(Items from a dataset)
<<<<

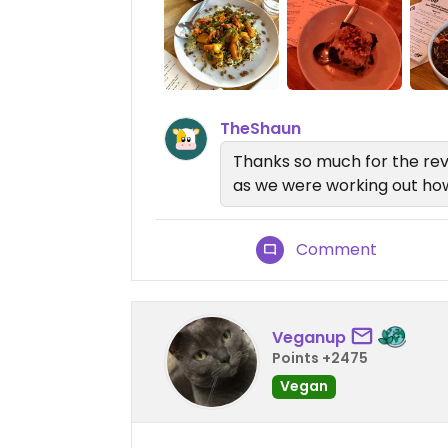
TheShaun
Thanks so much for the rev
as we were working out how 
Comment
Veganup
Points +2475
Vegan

>>>>
<<<<

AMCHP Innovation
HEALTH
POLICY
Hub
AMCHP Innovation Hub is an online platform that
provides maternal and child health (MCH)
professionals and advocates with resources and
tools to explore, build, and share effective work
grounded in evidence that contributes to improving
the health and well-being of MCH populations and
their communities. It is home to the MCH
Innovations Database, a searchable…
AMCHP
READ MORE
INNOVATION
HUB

>>>>

• INSTRUCTION:
What is needed is every line from the data above that includes the string "AMCHP", copied out.

• EXPECTED ANSWER:
AMCHP Innovation
AMCHP Innovation Hub is an online platform that
AMCHP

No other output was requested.